- [Job] Rewrite the text read from the records below, putting "Leave Me Be" wherever "Leave Me Alone" appears and keeping everything else the same. Leave the pictures out of your answer.

===============

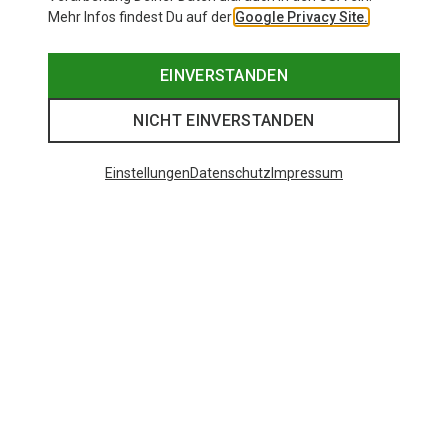
Mehr Infos findest Du auf der
Google Privacy Site.
EINVERSTANDEN
NICHT EINVERSTANDEN
Einstellungen
Datenschutz
Impressum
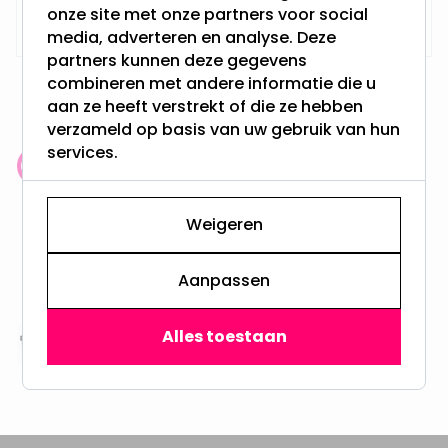
Op voorraad,
21,45
onze site met onze partners voor social
Vandaag verzonden
media, adverteren en analyse. Deze
partners kunnen deze gegevens
combineren met andere informatie die u
aan ze heeft verstrekt of die ze hebben
verzameld op basis van uw gebruik van hun
services.
Klantenbeoordeling: 9.4/10
meer dan 100.000 klanten gingen u voor
Weigeren
Gratis verzending + snel geleverd
Vanaf EUR100,- naar NL & BE
Aanpassen
& 100 dagen recht op retour
Alles toestaan
Altijd uit eigen voorraad
3000m2 - 60.000+ Producten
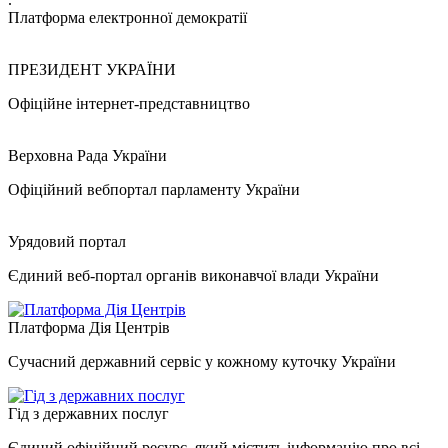
Платформа електронної демократії
ПРЕЗИДЕНТ УКРАЇНИ
Офіційне інтернет-представництво
Верховна Рада України
Офіційний вебпортал парламенту України
Урядовий портал
Єдиний веб-портал органів виконавчої влади України
Платформа Дія Центрів
Сучасний державний сервіс у кожному куточку України
Гід з державних послуг
Єдиний офіційний ресурс, який містить інформацію про всі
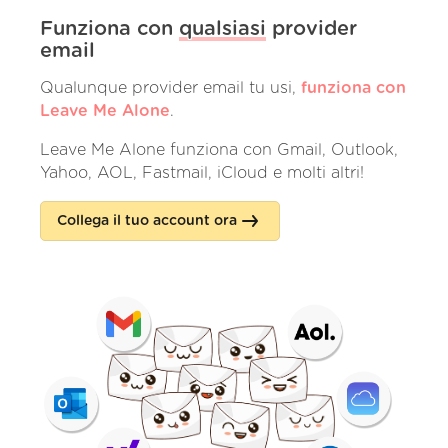
Funziona con
qualsiasi
provider
email
Qualunque provider email tu usi,
funziona con
Leave Me Alone
.
Leave Me Alone funziona con Gmail, Outlook,
Yahoo, AOL, Fastmail, iCloud e molti altri!
Collega il tuo account ora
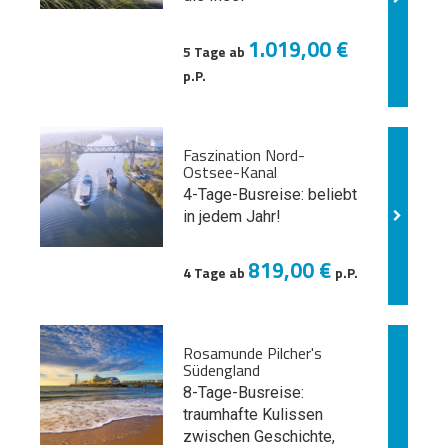
1.019,00 €
5 Tage ab
p.P.
Faszination Nord-
Ostsee-Kanal
4-Tage-Busreise: beliebt
in jedem Jahr!
819,00 €
4 Tage ab
p.P.
Rosamunde Pilcher's
Südengland
8-Tage-Busreise:
traumhafte Kulissen
zwischen Geschichte,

===============

- [Reply]
Mehr Infos findest Du auf der
Google Privacy Site.
EINVERSTANDEN
NICHT EINVERSTANDEN
Einstellungen
Datenschutz
Impressum
Op voorraad,
21,45
onze site met onze partners voor social
Vandaag verzonden
media, adverteren en analyse. Deze
partners kunnen deze gegevens
combineren met andere informatie die u
aan ze heeft verstrekt of die ze hebben
verzameld op basis van uw gebruik van hun
services.
Klantenbeoordeling: 9.4/10
meer dan 100.000 klanten gingen u voor
Weigeren
Gratis verzending + snel geleverd
Vanaf EUR100,- naar NL & BE
Aanpassen
& 100 dagen recht op retour
Alles toestaan
Altijd uit eigen voorraad
3000m2 - 60.000+ Producten
Платформа електронної демократії
ПРЕЗИДЕНТ УКРАЇНИ
Офіційне інтернет-представництво
Верховна Рада України
Офіційний вебпортал парламенту України
Урядовий портал
Єдиний веб-портал органів виконавчої влади України
Платформа Дія Центрів
Сучасний державний сервіс у кожному куточку України
Гід з державних послуг
Єдиний офіційний ресурс, який містить інформацію про всі
Funziona con
qualsiasi
provider
email
Qualunque provider email tu usi,
funziona con
Leave Me Be
.
Leave Me Be funziona con Gmail, Outlook,
Yahoo, AOL, Fastmail, iCloud e molti altri!
Collega il tuo account ora
1.019,00 €
5 Tage ab
p.P.
Faszination Nord-
Ostsee-Kanal
4-Tage-Busreise: beliebt
in jedem Jahr!
819,00 €
4 Tage ab
p.P.
Rosamunde Pilcher's
Südengland
8-Tage-Busreise:
traumhafte Kulissen
zwischen Geschichte,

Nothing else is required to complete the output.